# Page extract
=== Section Start ===
Thread: [PATCH] add CLUSTER table ORDER BY index

[PATCH] add CLUSTER table ORDER BY index

From
Holger Schurig
Date:
The following table add's a new variant of the CLUSTER command. The old
variants are preserved, as suggested in the TODO entry.

Things I changed:

* The grammar
* psql help text
* psql tab-completion, it favours now CLUSTER table ORDER BY index"
* two uses of CLUSTER in the regression, so that both the old and
  new syntax get checked

Things to consider:

* not yet in the documentation
* psql should probably no longer emit "CLUSTER index ON table"
=== Section End ===
# To-do item a
Reproduce the entire CLUSTER patch thread verbatim.
The thread and the listing come from unrelated sources.

# Information shown
=== Section Start ===
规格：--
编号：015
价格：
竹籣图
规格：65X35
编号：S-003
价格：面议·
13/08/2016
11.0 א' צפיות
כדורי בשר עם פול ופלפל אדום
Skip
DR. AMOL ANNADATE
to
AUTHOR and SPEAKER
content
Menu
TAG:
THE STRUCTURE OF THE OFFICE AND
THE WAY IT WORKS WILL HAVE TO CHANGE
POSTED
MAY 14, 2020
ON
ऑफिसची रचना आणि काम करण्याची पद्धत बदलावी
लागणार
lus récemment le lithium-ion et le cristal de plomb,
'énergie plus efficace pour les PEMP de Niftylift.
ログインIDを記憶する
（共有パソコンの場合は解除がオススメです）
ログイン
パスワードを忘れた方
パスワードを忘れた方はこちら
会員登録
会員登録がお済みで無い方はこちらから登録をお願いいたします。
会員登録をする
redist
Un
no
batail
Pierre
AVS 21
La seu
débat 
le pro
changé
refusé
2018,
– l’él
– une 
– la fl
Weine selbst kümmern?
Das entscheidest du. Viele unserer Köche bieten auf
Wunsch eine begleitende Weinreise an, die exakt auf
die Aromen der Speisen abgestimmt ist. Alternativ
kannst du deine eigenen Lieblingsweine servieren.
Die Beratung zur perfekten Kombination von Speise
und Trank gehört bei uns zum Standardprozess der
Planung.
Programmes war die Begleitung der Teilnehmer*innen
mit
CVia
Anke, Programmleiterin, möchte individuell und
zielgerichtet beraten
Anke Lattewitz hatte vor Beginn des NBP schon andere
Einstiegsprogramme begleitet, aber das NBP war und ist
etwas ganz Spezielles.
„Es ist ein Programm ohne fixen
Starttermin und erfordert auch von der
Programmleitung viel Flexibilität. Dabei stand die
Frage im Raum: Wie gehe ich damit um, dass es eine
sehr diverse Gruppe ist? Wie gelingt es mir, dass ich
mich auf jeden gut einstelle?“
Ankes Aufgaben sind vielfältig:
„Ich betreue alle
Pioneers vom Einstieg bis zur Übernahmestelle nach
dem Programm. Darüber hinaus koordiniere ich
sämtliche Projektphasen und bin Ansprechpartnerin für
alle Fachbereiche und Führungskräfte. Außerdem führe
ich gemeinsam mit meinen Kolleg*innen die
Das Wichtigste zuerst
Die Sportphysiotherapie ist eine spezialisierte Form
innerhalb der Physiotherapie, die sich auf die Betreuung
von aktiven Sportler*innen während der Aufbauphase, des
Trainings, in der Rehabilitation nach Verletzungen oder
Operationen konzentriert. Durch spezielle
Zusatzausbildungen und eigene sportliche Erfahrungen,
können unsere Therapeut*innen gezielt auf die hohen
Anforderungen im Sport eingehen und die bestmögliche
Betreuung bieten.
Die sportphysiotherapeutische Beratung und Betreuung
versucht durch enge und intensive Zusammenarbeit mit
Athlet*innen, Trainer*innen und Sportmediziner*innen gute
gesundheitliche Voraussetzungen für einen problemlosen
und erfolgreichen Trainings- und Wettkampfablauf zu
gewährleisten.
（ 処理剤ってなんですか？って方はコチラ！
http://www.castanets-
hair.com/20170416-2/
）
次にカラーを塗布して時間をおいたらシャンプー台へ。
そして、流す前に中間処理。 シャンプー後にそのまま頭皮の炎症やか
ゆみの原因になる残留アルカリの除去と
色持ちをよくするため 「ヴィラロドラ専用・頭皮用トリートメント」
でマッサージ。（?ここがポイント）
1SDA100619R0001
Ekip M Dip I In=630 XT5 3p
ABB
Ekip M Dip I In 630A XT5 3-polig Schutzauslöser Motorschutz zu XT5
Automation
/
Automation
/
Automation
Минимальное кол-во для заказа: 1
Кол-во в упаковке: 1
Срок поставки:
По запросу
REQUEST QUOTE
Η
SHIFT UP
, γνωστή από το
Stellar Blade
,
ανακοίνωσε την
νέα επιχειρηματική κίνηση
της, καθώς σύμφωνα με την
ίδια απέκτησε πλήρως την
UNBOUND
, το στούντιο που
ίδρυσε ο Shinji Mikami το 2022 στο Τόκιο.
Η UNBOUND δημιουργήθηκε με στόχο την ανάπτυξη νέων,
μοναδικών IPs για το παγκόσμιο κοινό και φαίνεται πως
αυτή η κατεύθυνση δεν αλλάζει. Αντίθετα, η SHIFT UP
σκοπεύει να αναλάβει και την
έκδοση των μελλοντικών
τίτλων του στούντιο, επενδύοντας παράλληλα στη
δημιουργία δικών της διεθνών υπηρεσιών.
=== Section End ===
# To-do item b
Find each line in the listing that contains the string "Ekip" and copy those lines out.

# Task response a
Thread: [PATCH] add CLUSTER table ORDER BY index

[PATCH] add CLUSTER table ORDER BY index

From
Holger Schurig
Date:
The following table add's a new variant of the CLUSTER command. The old
variants are preserved, as suggested in the TODO entry.

Things I changed:

* The grammar
* psql help text
* psql tab-completion, it favours now CLUSTER table ORDER BY index"
* two uses of CLUSTER in the regression, so that both the old and
  new syntax get checked

Things to consider:

* not yet in the documentation
* psql should probably no longer emit "CLUSTER index ON table"

# Task response b
Ekip M Dip I In=630 XT5 3p
Ekip M Dip I In 630A XT5 3-polig Schutzauslöser Motorschutz zu XT5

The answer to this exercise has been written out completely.